Purpose: To evaluate whether the impact of functional modulation of the breast cancer resistance protein (BCRP, ABCG2 421C>A) on human pharmacokinetics after oral administration is predictable using Bcrp knockout mice and cynomolgus monkeys pretreated with a BCRP inhibitor, elacridar.
Methods: The correlation of the changes of the area under the plasma concentration-time curve (AUC) caused by ABCG2 421C>A with those caused by the Bcrp knockout in mice, or BCRP inhibition in monkeys, was investigated using well-known BCRP substrates (rosuvastatin, pitavastatin, fluvastatin, and sulfasalazine).
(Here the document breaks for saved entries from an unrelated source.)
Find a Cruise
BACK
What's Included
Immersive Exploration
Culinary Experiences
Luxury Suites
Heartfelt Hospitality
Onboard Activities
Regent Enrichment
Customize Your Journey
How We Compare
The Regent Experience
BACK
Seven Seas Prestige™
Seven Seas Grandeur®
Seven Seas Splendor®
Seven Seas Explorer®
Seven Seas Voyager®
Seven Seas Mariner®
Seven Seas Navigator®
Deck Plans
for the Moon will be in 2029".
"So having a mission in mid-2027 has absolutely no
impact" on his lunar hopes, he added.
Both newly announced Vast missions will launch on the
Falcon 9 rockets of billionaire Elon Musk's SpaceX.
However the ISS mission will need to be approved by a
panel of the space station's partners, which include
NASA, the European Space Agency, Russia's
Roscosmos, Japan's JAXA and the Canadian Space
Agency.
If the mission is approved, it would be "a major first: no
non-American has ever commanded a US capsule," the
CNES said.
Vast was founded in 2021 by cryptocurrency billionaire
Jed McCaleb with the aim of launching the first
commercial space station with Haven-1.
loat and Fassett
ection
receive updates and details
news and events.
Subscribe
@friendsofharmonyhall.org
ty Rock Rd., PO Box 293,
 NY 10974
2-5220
Results: In mice, the bioavailability changes, which corrected the effect of systemic clearance by Bcrp knockout, correlated well with the AUC changes in humans, whereas the correlation was weak when AUC changes were directly compared. In monkeys, the AUC changes pretreated with elacridar resulted in a good estimation of those in humans within approximately 2-fold ranges.
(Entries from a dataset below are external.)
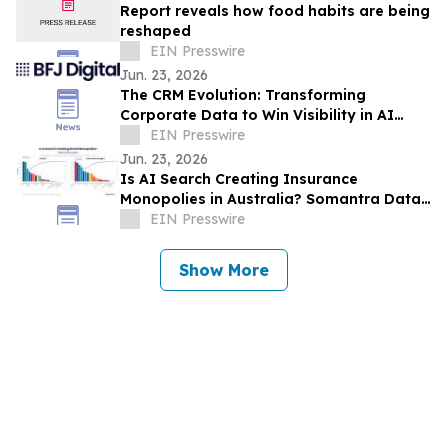
Report reveals how food habits are being
reshaped
EIN Presswire
Jun. 23, 2026
The CRM Evolution: Transforming
Corporate Data to Win Visibility in AI
Answer Engines
EIN Presswire
Jun. 23, 2026
Is AI Search Creating Insurance
Monopolies in Australia? Somantra Data
Says Yes But 70% of the Market Is Still
EIN Presswire
Unclaimed
Show More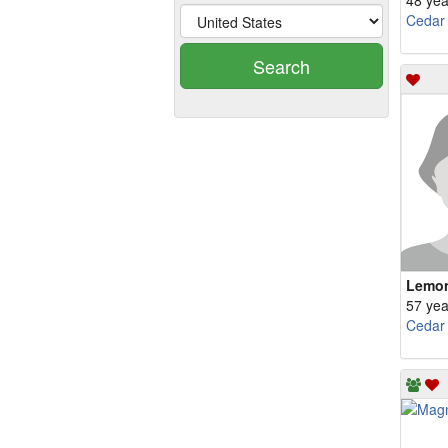
48 yea
Cedar
Search
Lemo
57 yea
Cedar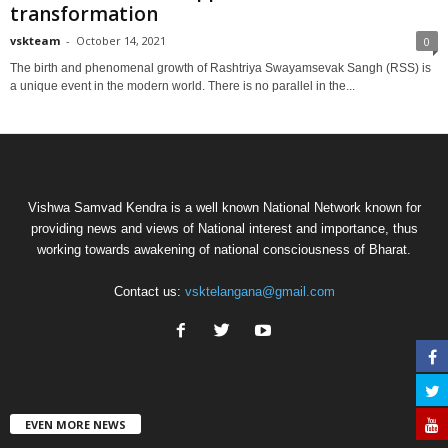
transformation
vskteam
-
October 14, 2021
0
The birth and phenomenal growth of Rashtriya Swayamsevak Sangh (RSS) is
a unique event in the modern world. There is no parallel in the...
Vishwa Samvad Kendra is a well known National Network known for
providing news and views of National interest and importance, thus
working towards awakening of national consciousness of Bharat.
Contact us:
vsktelangana@gmail.com
EVEN MORE NEWS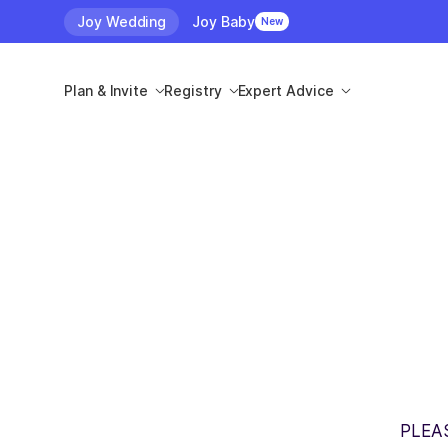
Joy Wedding
Joy Baby
New
Plan & Invite
Registry
Expert Advice
PLEA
Conclusions: This study suggests that pharmacokinetics studies that use the correction of the bioavailability changes in Bcrp knockout mice are effective for estimating clinical AUC changes in ABCG2 421C>A variants for BCRP substrate drugs and those studies in monkeys that use a BCRP inhibitor serve for the assessment of BCRP impact on the gastrointestinal absorption in a non-rodent model.